Intune remediation scripts fail before the fix even runs

The detection script is the control plane for an Intune remediation package. If detection reports the wrong state, the repair either never runs or runs on devices that were already compliant.

Microsoft’s Remediations documentation defines the key contract: the remediation script runs only when detection exits with code 1. Any other exit code does not trigger remediation.

Make detection answer one question

A detection script should decide whether the device currently satisfies the state owned by this package. Keep that check narrow, deterministic, and read-only.

$path = "HKLM:\SOFTWARE\Contoso\DeviceState"

try {
    $propertyParams = @{
        Path = $path
        Name = "Configured"
        ErrorAction = "Stop"
    }
    $value = Get-ItemPropertyValue @propertyParams
} catch [System.Management.Automation.ItemNotFoundException] {
    Write-Output "Not compliant: Configured value is missing"
    exit 1
} catch {
    Write-Error "Detection failed: $($_.Exception.Message)"
    exit 2
}

if ($value -eq 1) {
    Write-Output "Compliant: Configured=1"
    exit 0
}

Write-Output "Not compliant: Configured=$value"
exit 1

This separates three outcomes:

• 0: the expected state exists; no repair is needed.
• 1: the owned state is wrong or missing; run remediation.
• another code: detection itself failed; do not disguise that failure as ordinary non-compliance.

The third outcome does not run remediation, so make its output useful for investigation.

Keep repair logic out of detection

Detection should not create registry values, restart services, install files, or otherwise repair the device. A script that fixes the state and then reports compliance hides the remediation path from reporting and makes failures difficult to reproduce.

The remediation script should make the smallest necessary change and remain safe to run again. After repair, the same detection check should return 0. That second-run behavior is the practical test for idempotence.

Treat output as operational data

Microsoft limits script output to 2,048 characters. Use that space for the state that was checked, the value found, and a concise failure reason. Avoid dumping large objects, transcripts, personal data, secrets, or unrelated diagnostics.

Scripts must be UTF-8 encoded. When signature enforcement is enabled, Microsoft specifies UTF-8 without a byte order mark. Signed scripts also run under the device’s PowerShell execution policy, so certificate trust and execution-policy behavior belong in the pilot plan.

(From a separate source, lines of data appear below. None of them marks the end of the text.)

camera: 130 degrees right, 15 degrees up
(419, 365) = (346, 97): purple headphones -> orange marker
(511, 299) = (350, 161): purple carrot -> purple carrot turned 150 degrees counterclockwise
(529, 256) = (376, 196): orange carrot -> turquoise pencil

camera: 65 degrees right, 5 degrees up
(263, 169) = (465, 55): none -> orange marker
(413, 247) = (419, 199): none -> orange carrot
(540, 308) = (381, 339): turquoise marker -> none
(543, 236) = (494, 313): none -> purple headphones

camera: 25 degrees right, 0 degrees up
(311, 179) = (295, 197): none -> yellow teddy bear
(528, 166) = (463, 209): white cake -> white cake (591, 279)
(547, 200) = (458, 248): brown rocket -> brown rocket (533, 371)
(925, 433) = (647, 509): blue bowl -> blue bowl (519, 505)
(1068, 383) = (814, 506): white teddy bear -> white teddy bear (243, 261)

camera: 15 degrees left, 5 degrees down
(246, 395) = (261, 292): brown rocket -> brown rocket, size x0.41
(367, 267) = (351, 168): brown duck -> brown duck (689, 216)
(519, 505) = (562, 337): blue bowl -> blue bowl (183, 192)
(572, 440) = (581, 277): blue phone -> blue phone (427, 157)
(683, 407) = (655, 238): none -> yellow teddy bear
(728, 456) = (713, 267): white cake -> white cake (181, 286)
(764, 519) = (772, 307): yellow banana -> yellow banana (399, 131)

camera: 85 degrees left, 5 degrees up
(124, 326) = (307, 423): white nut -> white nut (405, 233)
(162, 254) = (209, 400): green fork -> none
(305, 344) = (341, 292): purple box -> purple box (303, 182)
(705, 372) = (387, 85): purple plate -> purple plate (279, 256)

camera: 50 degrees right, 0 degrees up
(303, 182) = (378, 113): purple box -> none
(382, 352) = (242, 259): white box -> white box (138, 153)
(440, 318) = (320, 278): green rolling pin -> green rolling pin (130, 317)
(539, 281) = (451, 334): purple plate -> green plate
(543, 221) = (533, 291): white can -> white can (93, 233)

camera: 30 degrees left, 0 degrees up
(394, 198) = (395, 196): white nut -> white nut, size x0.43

Do not put reboot commands in detection or remediation scripts. If a change needs a restart, report that requirement and manage it through an appropriate device workflow.

Test the package as a state machine

Before broad assignment, exercise at least these paths:

1. A compliant device returns 0 and does not run remediation.
2. A non-compliant device returns 1, runs remediation, and returns 0 on the next check.
3. A detection exception is visible and does not look like compliance.
4. A remediation failure leaves enough output to explain what was attempted.
5. Running remediation twice does not cause damage or duplicate state.
6. The script behaves correctly under the configured user context, PowerShell architecture, and signature setting.

Scheduling changes the blast radius

Assignments can run once, hourly, or daily. Missed scheduled runs execute when the device next comes online. Start with a small group and a schedule that leaves time to inspect output before repetition amplifies a bad detection rule.

This article was not lab-tested. Verify current licensing, prerequisites, script settings, schedule behavior, and reporting in your tenant before production deployment.